Belaidi found it disconcerting that Finkielkraut managed to captivate the national attention. “I’m sorry, but Finkielkraut isn’t the average Jew,” he said, noting that the philosopher has been a particularly divisive voice when it comes to Islam and the banlieues. (On the subject of the 2005 riots in Seine-Saint-Denis—prompted when two teenagers died from electrocution while hiding from the police in a shed housing a utility transformer—Finkielkraut called the protests an “anti-Republican pogrom.” “The problem is that the majority of these youth are black and Arab, and identify with Islam,” and “hate the West,” he said. In reference to the French national soccer team’s diversity, he derided the players for being all black, calling them the laughing stock of Europe. He has also consistently demonized antiracist activists, whom he recently accused of anti-Semitism.)

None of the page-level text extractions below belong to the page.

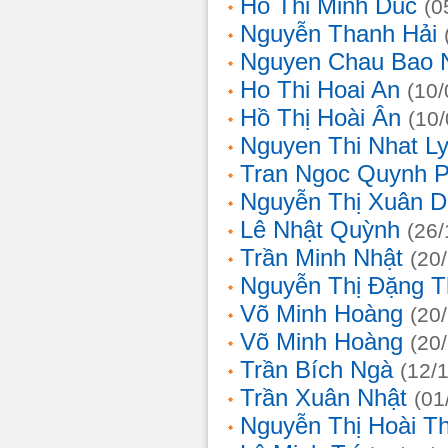
Ho Thi Minh Duc
(0
Nguyễn Thanh Hải
Nguyen Chau Bao 
Ho Thi Hoai An
(10/
Hồ Thị Hoài Ân
(10
Nguyen Thi Nhat L
Tran Ngoc Quynh 
Nguyễn Thị Xuân 
Lê Nhật Quỳnh
(26/
Trần Minh Nhật
(20
Nguyễn Thị Đặng 
Võ Minh Hoàng
(20
Võ Minh Hoàng
(20
Trần Bích Ngà
(12/
Trần Xuân Nhật
(01
Nguyễn Thị Hoài T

The way the debate has all played out—the media frenzy over Finkielkraut, the return of the debate over the “new” anti-Semitism, and Macron’s speech at the CRIF—reveals just how polarized it has become. That’s not unique to France, and is particularly dangerous in European countries with rising xenophobic parties. Far-right populists have capitalized on generalized fear toward Muslims and their alleged antipathy toward Jews to erase their own anti-Semitic pasts. In one poignant example, Austria’s far-right vice chancellor, who has held ties with neo-Nazi groups, recently organized a conference on “Islamic anti-Semitism.”

In the United States, certain pundits and Jewish organizations have chosen to fixate on anti-Semitism on the left and among Muslims. That includes attempts to legislate against the pro-Palestinian BDS movement; the significant attention given to marginal figures like Louis Farrakhan, the leader of the Nation of Islam and an avowed anti-Semite with little exposure; and the preoccupation with Congresswoman Ilhan Omar’s clumsy comments about the Israel lobby. Some Jews, particularly those critical of Israeli policies, fear such selective outrage offers cover to the white supremacists buoyed by President Donald Trump, and politicizes what should be a firm condemnation of anti-Semitism in any form.

After Mireille Knoll’s murder last year, I met with Johanna Barasz, a spokeswoman for the Dilcrah, a government body that fights anti-Semitism, racism and homophobia. She found the tone of the conversation frustrating and counterproductive. Nearly a year later, not much seems to have changed. “We’re in this moment of radicalization around identity that makes it impossible to even have this conversion,” she told me. “There is anti-Semitism among Muslims. There is anti-Semitism on the far right, and on the far left. And we have to do something about it. But right now, no one is speaking moderately—we’re letting hysterics control the conversation, and they’re just fueling the fire.”